Records for the task:
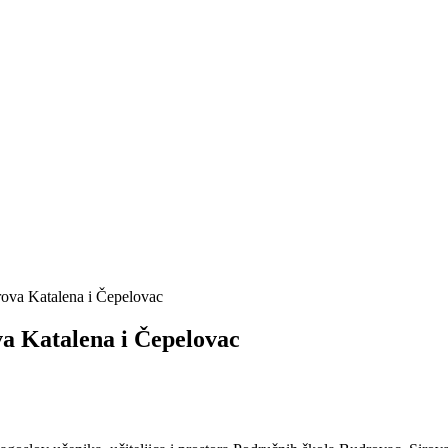
rova Katalena i Čepelovac
va Katalena i Čepelovac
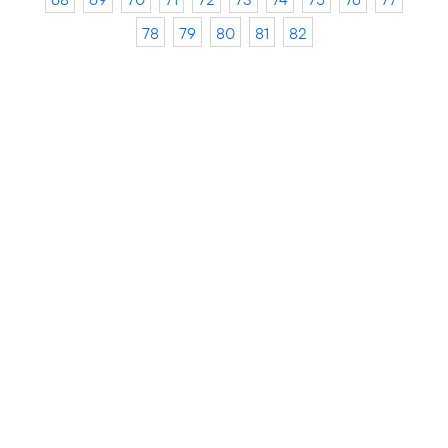
78
79
80
81
82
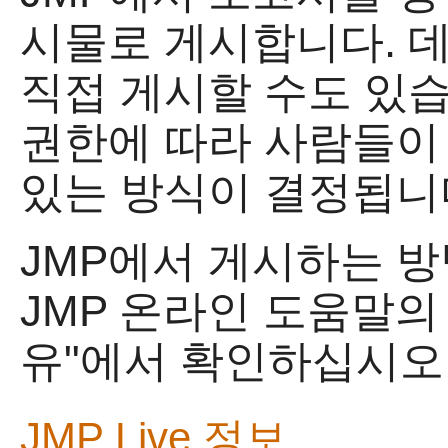
시물로 게시합니다. 데이
직접 게시할 수도 있습
권한에 따라 사람들이
있는 방식이 결정됩니
JMP에서 게시하는 
JMP 온라인 도움말의 "
유"에서 확인하십시오
JMP Live
정보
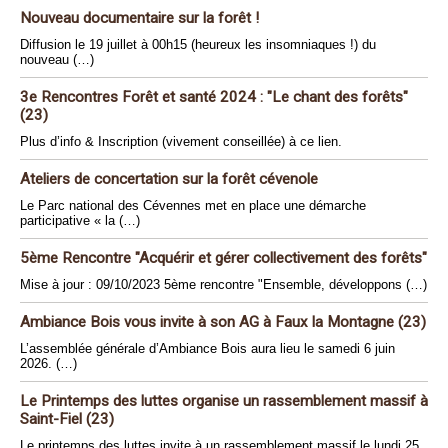
Nouveau documentaire sur la forêt !
Diffusion le 19 juillet à 00h15 (heureux les insomniaques !) du
nouveau (…)
3e Rencontres Forêt et santé 2024 : "Le chant des forêts"
(23)
Plus d’info & Inscription (vivement conseillée) à ce lien.
Ateliers de concertation sur la forêt cévenole
Le Parc national des Cévennes met en place une démarche
participative « la (…)
5ème Rencontre "Acquérir et gérer collectivement des forêts"
Mise à jour : 09/10/2023 5ème rencontre "Ensemble, développons (…)
Ambiance Bois vous invite à son AG à Faux la Montagne (23)
L’assemblée générale d’Ambiance Bois aura lieu le samedi 6 juin
2026. (…)
Le Printemps des luttes organise un rassemblement massif à
Saint-Fiel (23)
Le printemps des luttes invite à un rassemblement massif le lundi 25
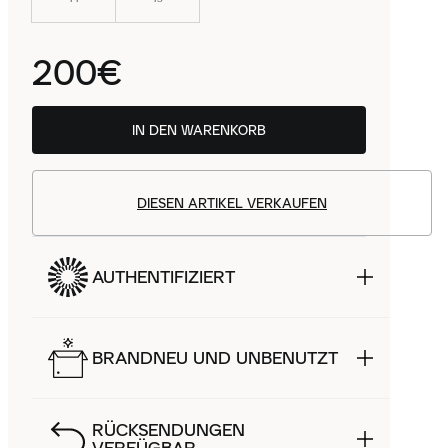
200€
IN DEN WARENKORB
DIESEN ARTIKEL VERKAUFEN
AUTHENTIFIZIERT
BRANDNEU UND UNBENUTZT
RÜCKSENDUNGEN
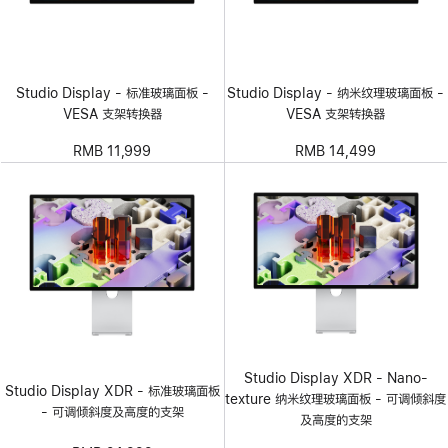
Studio Display - 标准玻璃面板 -
Studio Display - 纳米纹理玻璃面板 -
VESA 支架转换器
VESA 支架转换器
RMB 11,999
RMB 14,499
Studio Display XDR - Nano-
Studio Display XDR - 标准玻璃面板
texture 纳米纹理玻璃面板 - 可调倾斜度
- 可调倾斜度及高度的支架
及高度的支架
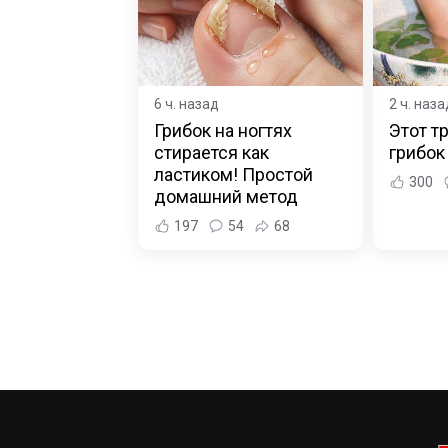
6 ч. назад
2 ч. наза
Грибок на ногтях
Этот т
стирается как
грибок
ластиком! Простой
300
домашний метод
197
54
68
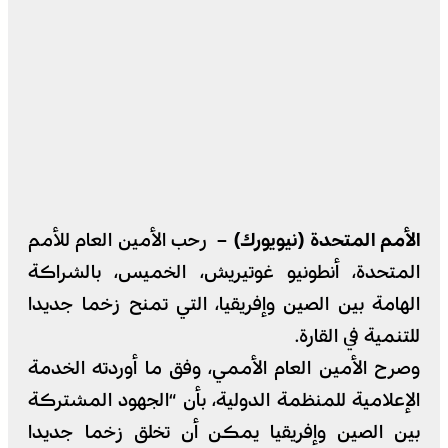
الأمم المتحدة (نيويورك) –
رحب الأمين العام للأمم
المتحدة، أنطونيو غوتيريش، الخميس، بالشراكة
الهامة بين الصين وإفريقيا، التي تمنح زخما جديدا
للتنمية في القارة.
وصرح الأمين العام الأممي، وفق ما أوردته الخدمة
الإعلامية للمنظمة الدولية، بأن “الجهود المشتركة
بين الصين وإفريقيا يمكن أن تخلق زخما جديدا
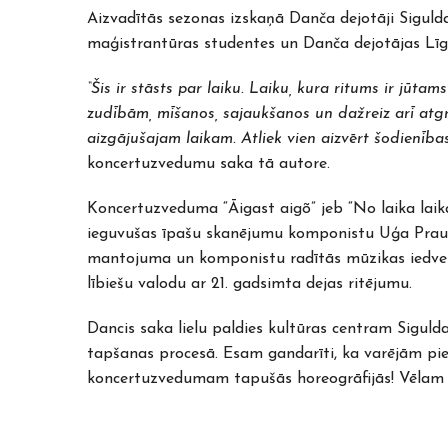
Aizvadītās sezonas izskaņā Danča dejotāji Sigu
maģistrantūras studentes un Danča dejotājas Līg
“Šis ir stāsts par laiku. Laiku, kura ritums ir jūt
zudībām, mīšanos, sajaukšanos un dažreiz arī atgri
aizgājušajam laikam. Atliek vien aizvērt šodienība
koncertuzvedumu saka tā autore.
Koncertuzveduma “Āigast aigõ” jeb “No laika lai
ieguvušas īpašu skanējumu komponistu Uģa Prauliņ
mantojuma un komponistu radītās mūzikas iedvesm
lībiešu valodu ar 21. gadsimta dejas ritējumu.
Dancis saka lielu paldies kultūras centram Sigul
tapšanas procesā. Esam gandarīti, ka varējām pied
koncertuzvedumam tapušās horeogrāfijās! Vēlam 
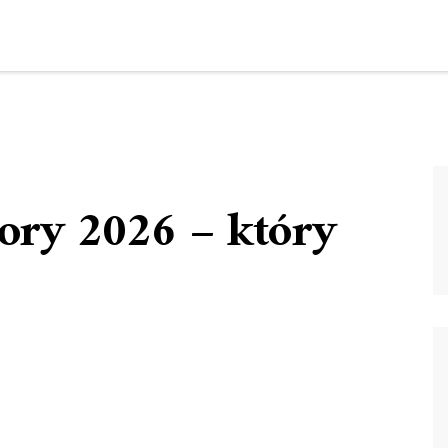
zory 2026 – który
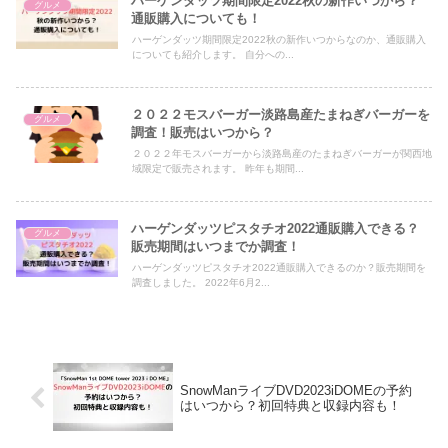
ハーゲンダッツ期間限定2022秋の新作いつから？
グルメ
通販購入についても！
ハーゲンダッツ期間限定2022秋の新作いつからなのか、通販購入
についても紹介します。 自分への...
２０２２モスバーガー淡路島産たまねぎバーガーを
グルメ
調査！販売はいつから？
２０２２年モスバーガーから淡路島産のたまねぎバーガーが関西地
域限定で販売されます。 昨年も期間...
ハーゲンダッツピスタチオ2022通販購入できる？
グルメ
販売期間はいつまでか調査！
ハーゲンダッツピスタチオ2022通販購入できるのか？販売期間を
調査しました。 2022年6月2...
SnowManライブDVD2023iDOMEの予約
はいつから？初回特典と収録内容も！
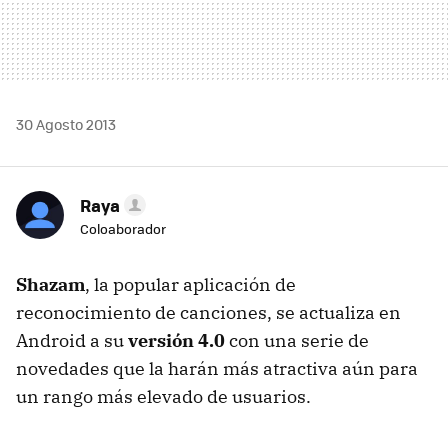
30 Agosto 2013
Raya
Coloaborador
Shazam
, la popular aplicación de
reconocimiento de canciones, se actualiza en
Android a su
versión 4.0
con una serie de
novedades que la harán más atractiva aún para
un rango más elevado de usuarios.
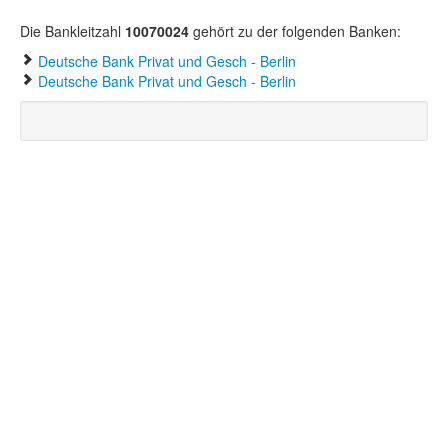
Die Bankleitzahl
10070024
gehört zu der folgenden Banken:
Deutsche Bank Privat und Gesch - Berlin
Deutsche Bank Privat und Gesch - Berlin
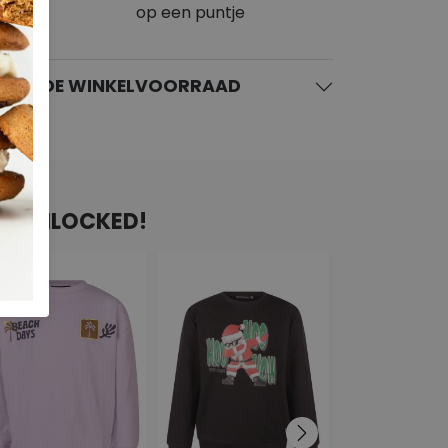
op een puntje
KIJK DE WINKELVOORRAAD
AN UNLOCKED!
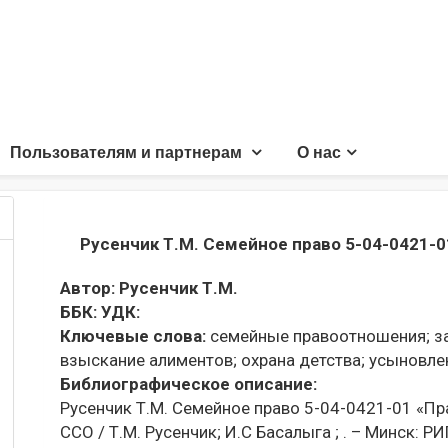
Пользователям и партнерам
О нас
Русенчик Т.М. Семейное право 5-04-0421-
Автор:
Русенчик Т.М.
ББК:
УДК:
Ключевые слова:
семейные правоотношения;
за
взыскание алиментов;
охрана детства;
усыновле
Библиографическое описание:
Русенчик Т.М. Семейное право 5-04-0421-01 «П
ССО / Т.М. Русенчик; И.С Басалыга ; . – Минск: РИ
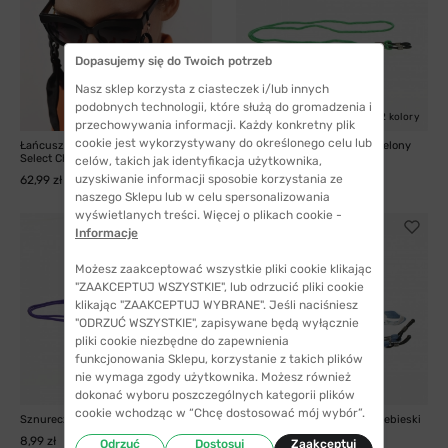
Dopasujemy się do Twoich potrzeb
Nasz sklep korzysta z ciasteczek i/lub innych
podobnych technologii, które służą do gromadzenia i
3 kolory
2 kolory
przechowywania informacji. Każdy konkretny plik
cookie jest wykorzystywany do określonego celu lub
Łańcuszek do okularów Hayne
Sznureczek do okularów - zielony
Select Chusta -...
celów, takich jak identyfikacja użytkownika,
8,99 zł
uzyskiwanie informacji sposobie korzystania ze
62,99 zł
naszego Sklepu lub w celu spersonalizowania
wyświetlanych treści. Więcej o plikach cookie -
Informacje
Możesz zaakceptować wszystkie pliki cookie klikając
"ZAAKCEPTUJ WSZYSTKIE", lub odrzucić pliki cookie
klikając "ZAAKCEPTUJ WYBRANE". Jeśli naciśniesz
"ODRZUĆ WSZYSTKIE", zapisywane będą wyłącznie
pliki cookie niezbędne do zapewnienia
funkcjonowania Sklepu, korzystanie z takich plików
nie wymaga zgody użytkownika. Możesz również
2 kolory
dokonać wyboru poszczególnych kategorii plików
cookie wchodząc w “Chcę dostosować mój wybór”.
Sznureczek do okularów - fioletowy
Sznureczek do okularów - niebieski
w kwiaty
8,99 zł
Odrzuć
Dostosuj
Zaakceptuj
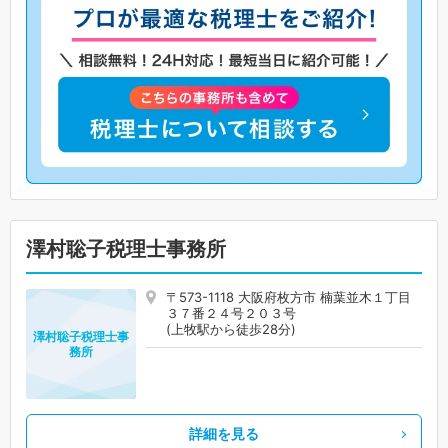
澤村聡子税理士事務所
〒573-1118 大阪府枚方市 楠葉並木１丁目
３７番２４号２０３号
(上牧駅から徒歩28分)
澤村聡子税理士事
務所
詳細を見る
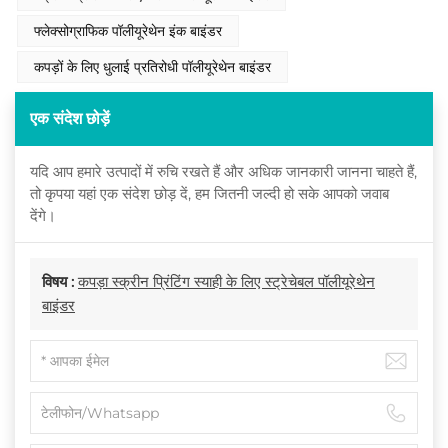
फ्लेक्सोग्राफिक पॉलीयूरेथेन इंक बाइंडर
कपड़ों के लिए धुलाई प्रतिरोधी पॉलीयूरेथेन बाइंडर
एक संदेश छोड़ें
यदि आप हमारे उत्पादों में रुचि रखते हैं और अधिक जानकारी जानना चाहते हैं,
तो कृपया यहां एक संदेश छोड़ दें, हम जितनी जल्दी हो सके आपको जवाब
देंगे।
विषय :
कपड़ा स्क्रीन प्रिंटिंग स्याही के लिए स्ट्रेचेबल पॉलीयूरेथेन
बाइंडर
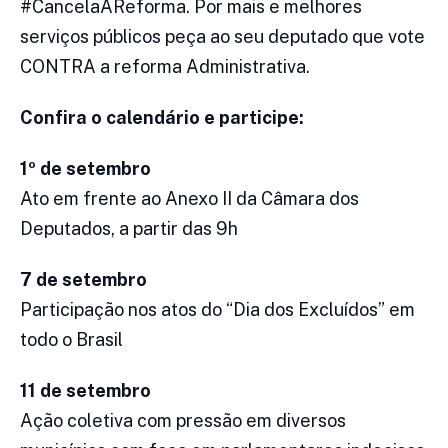
#CancelaAReforma. Por mais e melhores
serviços públicos peça ao seu deputado que vote
CONTRA a reforma Administrativa.
Confira o calendário e participe:
1º de setembro
Ato em frente ao Anexo II da Câmara dos
Deputados, a partir das 9h
7 de setembro
Participação nos atos do “Dia dos Excluídos” em
todo o Brasil
11 de setembro
Ação coletiva com pressão em diversos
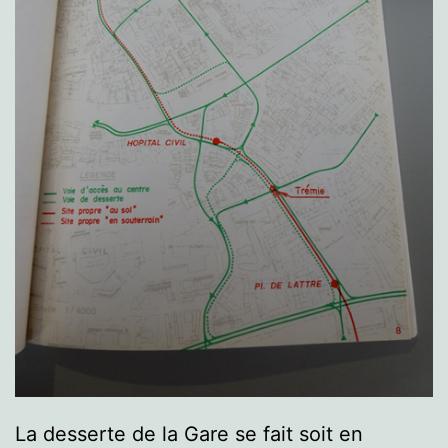
La desserte de la Gare se fait soit en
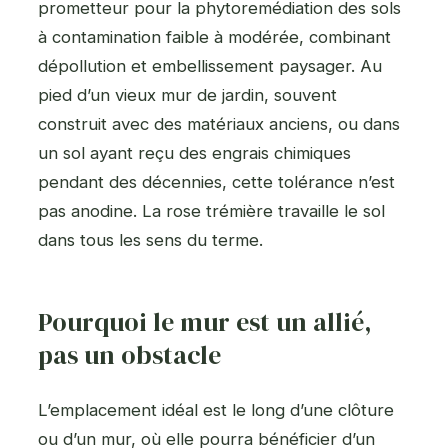
prometteur pour la phytoremédiation des sols
à contamination faible à modérée, combinant
dépollution et embellissement paysager. Au
pied d’un vieux mur de jardin, souvent
construit avec des matériaux anciens, ou dans
un sol ayant reçu des engrais chimiques
pendant des décennies, cette tolérance n’est
pas anodine. La rose trémière travaille le sol
dans tous les sens du terme.
Pourquoi le mur est un allié,
pas un obstacle
L’emplacement idéal est le long d’une clôture
ou d’un mur, où elle pourra bénéficier d’un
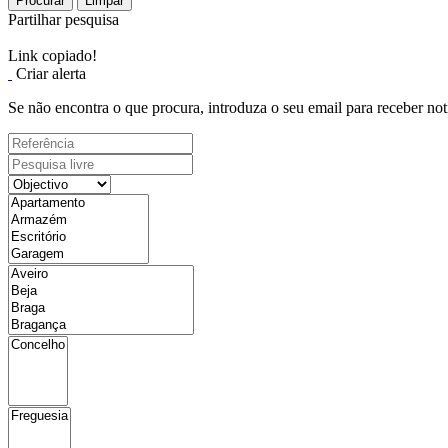
Procurar
Limpar
Partilhar pesquisa
Link copiado!
Criar alerta
Se não encontra o que procura, introduza o seu email para receber not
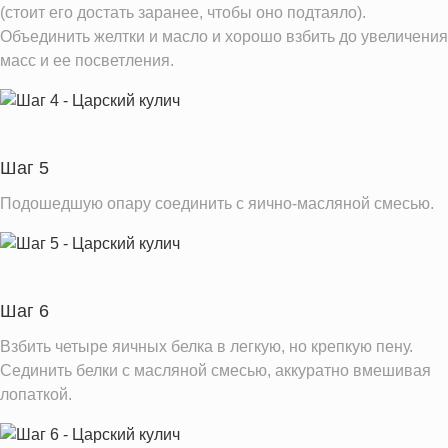
(стоит его достать заранее, чтобы оно подтаяло).
Объединить желтки и масло и хорошо взбить до увеличения
масс и ее посветления.
Шаг 5
Подошедшую опару соединить с яично-масляной смесью.
Шаг 6
Взбить четыре яичных белка в легкую, но крепкую пену.
Сединить белки с масляной смесью, аккуратно вмешивая
лопаткой.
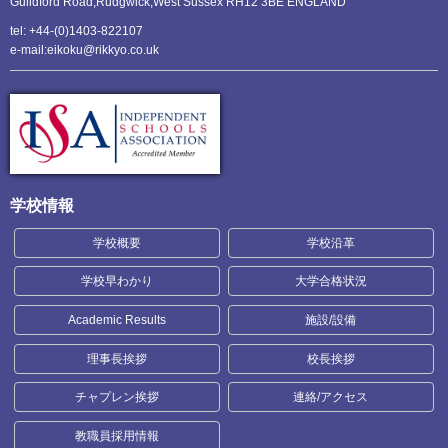
Guildford Road,Rudgwick,
West Sussex RH12 3BE ENGLAND
tel: +44-(0)1403-822107
e-mail:eikoku@rikkyo.co.uk
学校情報
学校概要
学校沿革
学校早わかり
大学合格状況
Academic Results
施設/設備
理事長挨拶
校長挨拶
チャプレン挨拶
連絡/アクセス
教職員採用情報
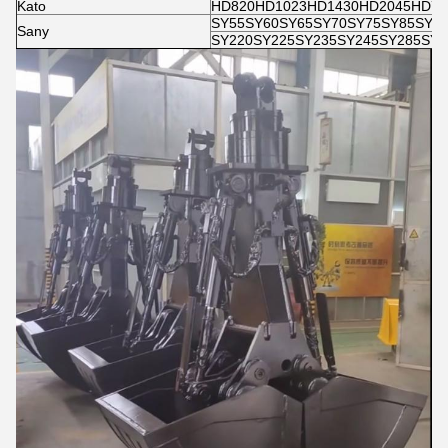
Kato
HD820HD1023HD1430HD2045HD70
SY55SY60SY65SY70SY75SY85SY95
Sany
SY220SY225SY235SY245SY285SY3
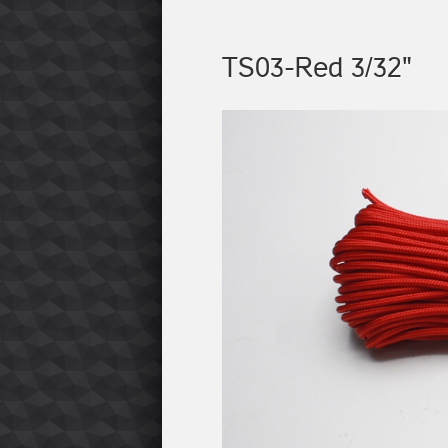
TS03-Red 3/32"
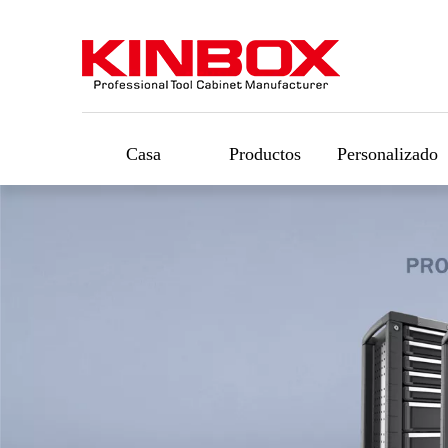
Casa
Productos
Personalizado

What to produce: Work out how many lines in the listing above hold the word "takich", and answer only with that number.

Solution to the problem: 2